According to the report, there were 905 breaches of healthcare data in 2021, of which figures were obtained for 700 of those breaches. Across those 700 breaches, the records of 50,406,838 individuals were exposed or compromised. There was a 19% increase in healthcare data breaches compared to 2020 and a 24% increase in breached records.
There were several large data breaches in 2021 covered in the media and reported to OCR, with the largest of the year occurring at a Florida children’s health plan that saw the records of 3.5 million individuals exposed. The health plan had contracted with a vendor to maintain its website, but vulnerabilities on the website had not been addressed since 2013. Those vulnerabilities were ultimately exploited by hackers.

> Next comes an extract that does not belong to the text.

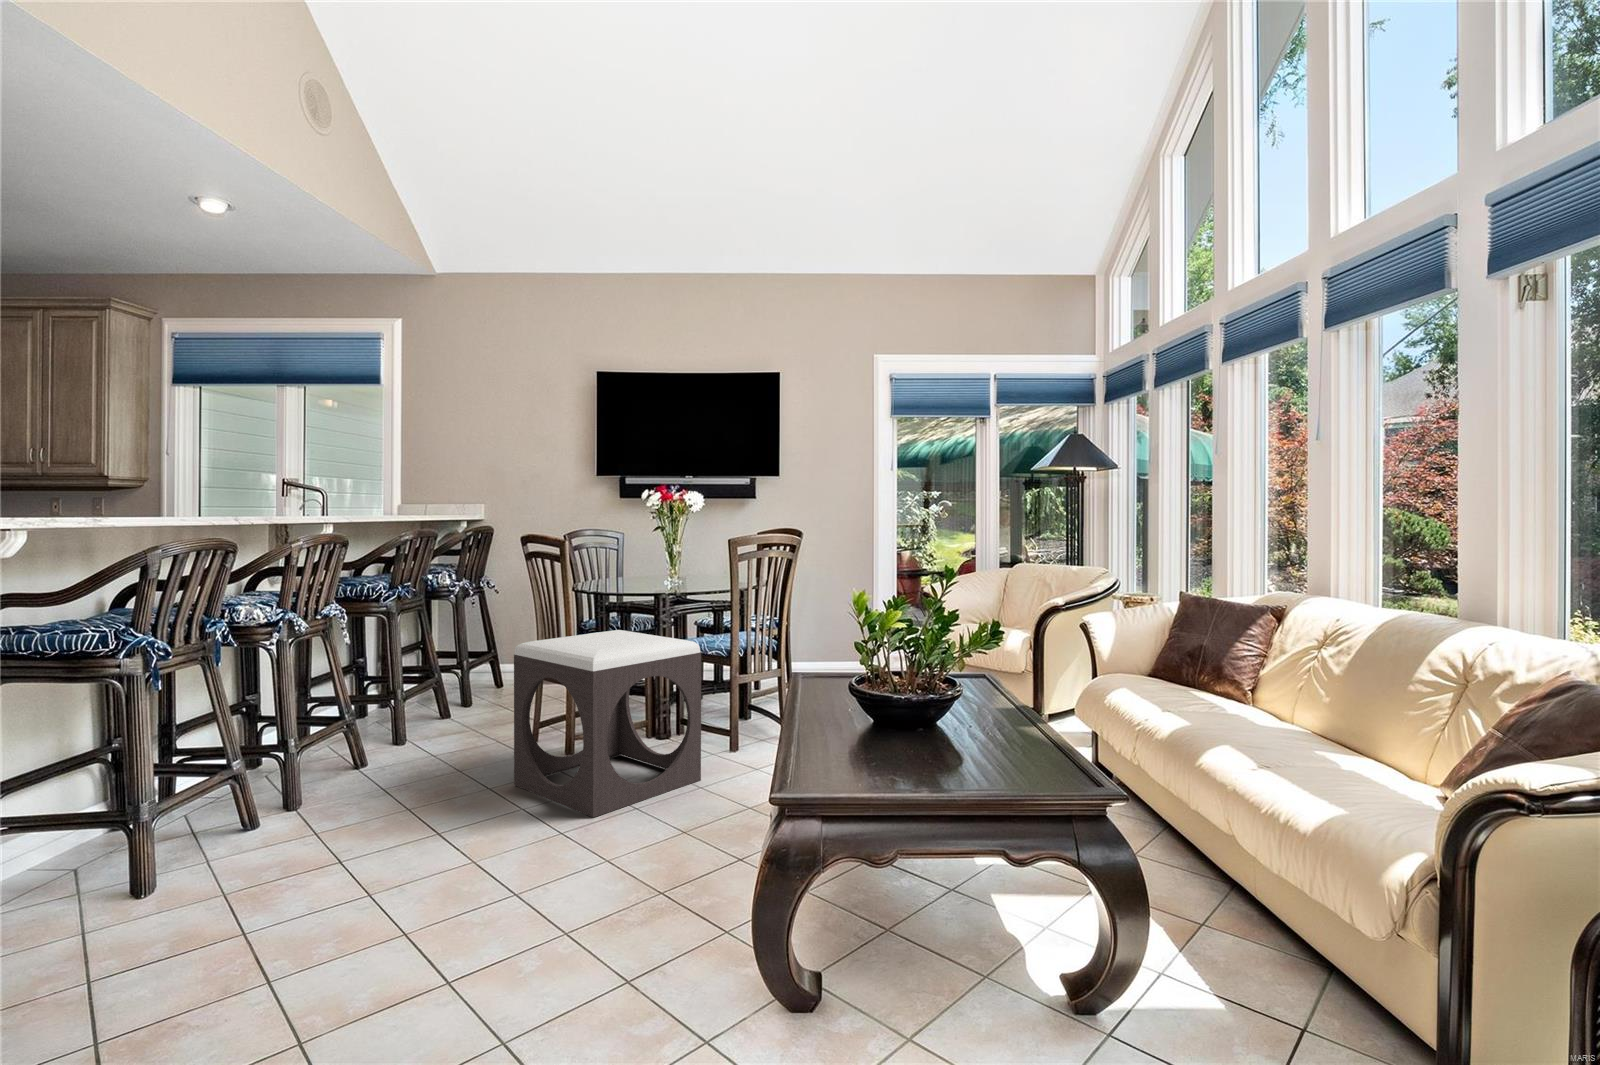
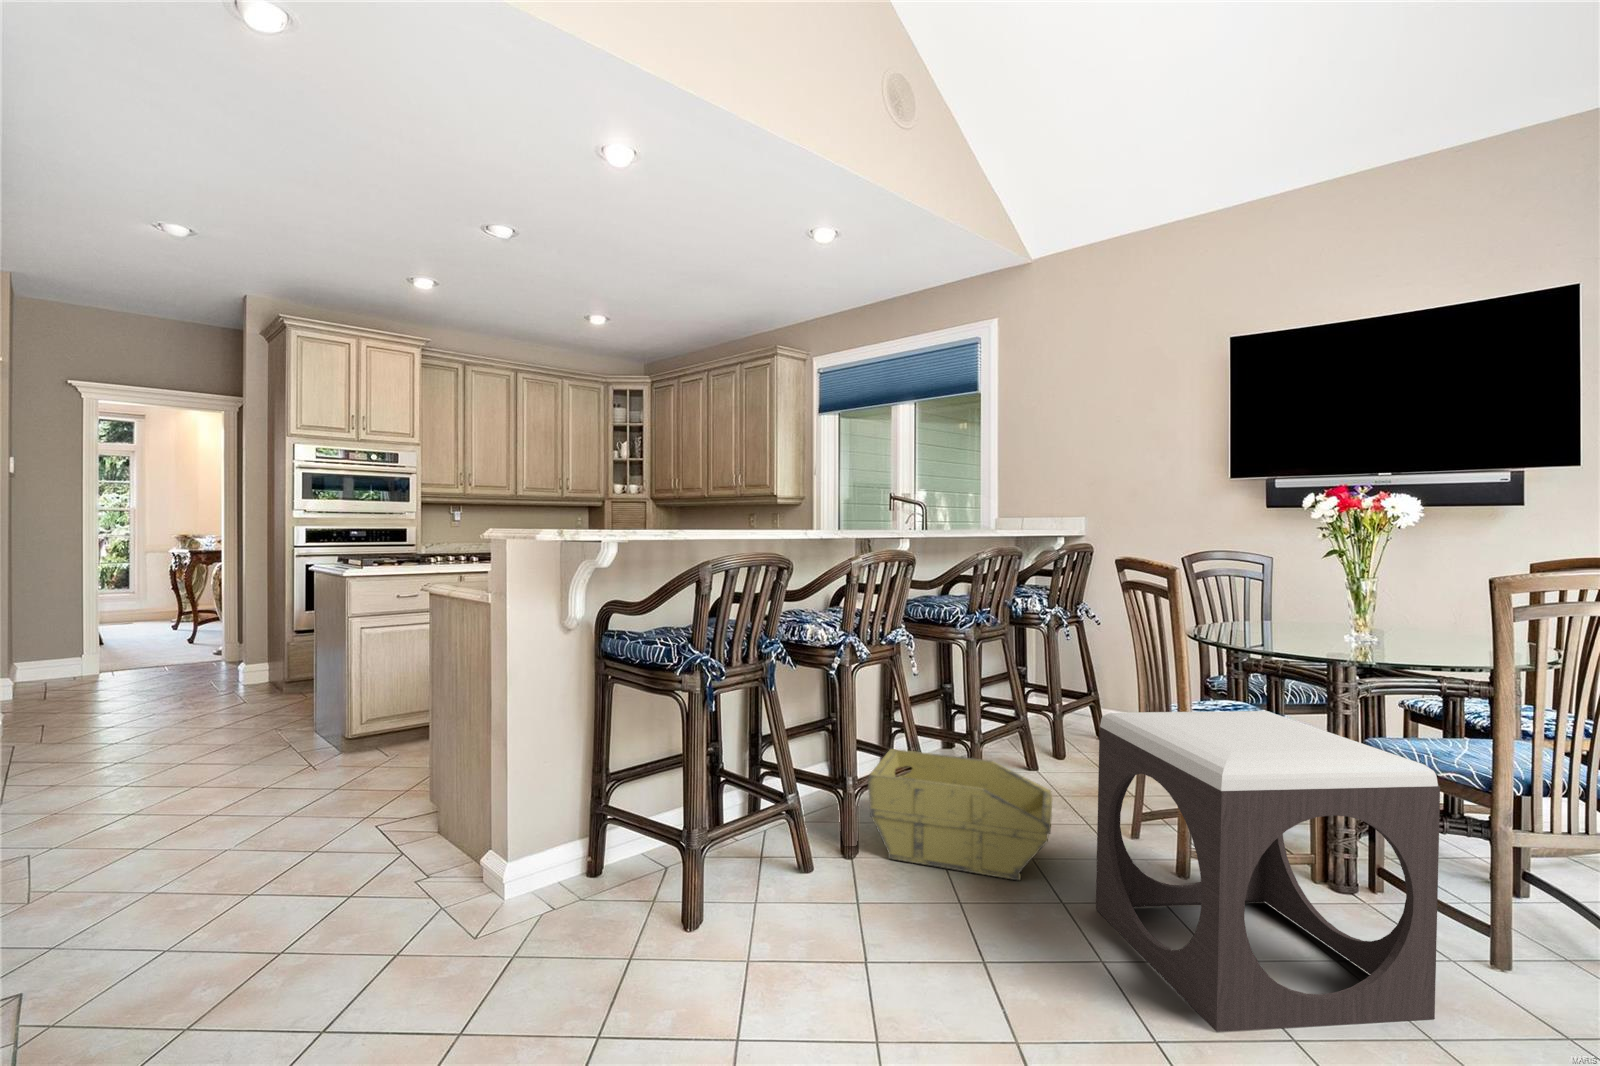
storage bin: none [312,704,478,800] -> present [868,749,1052,880]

Hacking incidents once again dominated the breach reports, accounting for 75% of all healthcare data breaches and 87% of all breached records. 2021 was the 6th successive year when hacking incidents increased. 43,782,811 of the 50,406,838 breached records were due to hacking incidents.
There has been a downward trend in insider breaches since Protenus started publishing its Breach Barometer reports in 2016. In 2021, there were 111 insider breaches, which is a 26% reduction from 2020 and on a par with the 110 insider incidents in 2019. 12% of the year’s data breaches were insider incidents, involving either human error or insider wrongdoing. The widespread adoption of encryption has helped to reduce the number of theft and loss incidents, which were once leading causes of healthcare data breaches. In 2021 there were 32 theft incidents (110,6656 records) and 11 loss incidents (30,922 records).
Protenus tracks the time taken to discover and report breaches. It is good that the time to discover a breach has reduced by 30% year-over-year to 132 days; however, there has been an increase in the time taken to report data breaches. In 2020, the average time to report a breach was 85 days after it was discovered, which increased to 118 days in 2021 with a median time of 62 days. The HIPAA Breach Notification Rule requires data breaches to be reported within 60 days of discovery. HIPAA-regulated entities that fail to report breaches within that time frame are risking a fine for non-compliance.
The report also shows an increase in business associate data breaches, which in 2021 rose slightly and are now occurring at almost twice the frequency of 2019.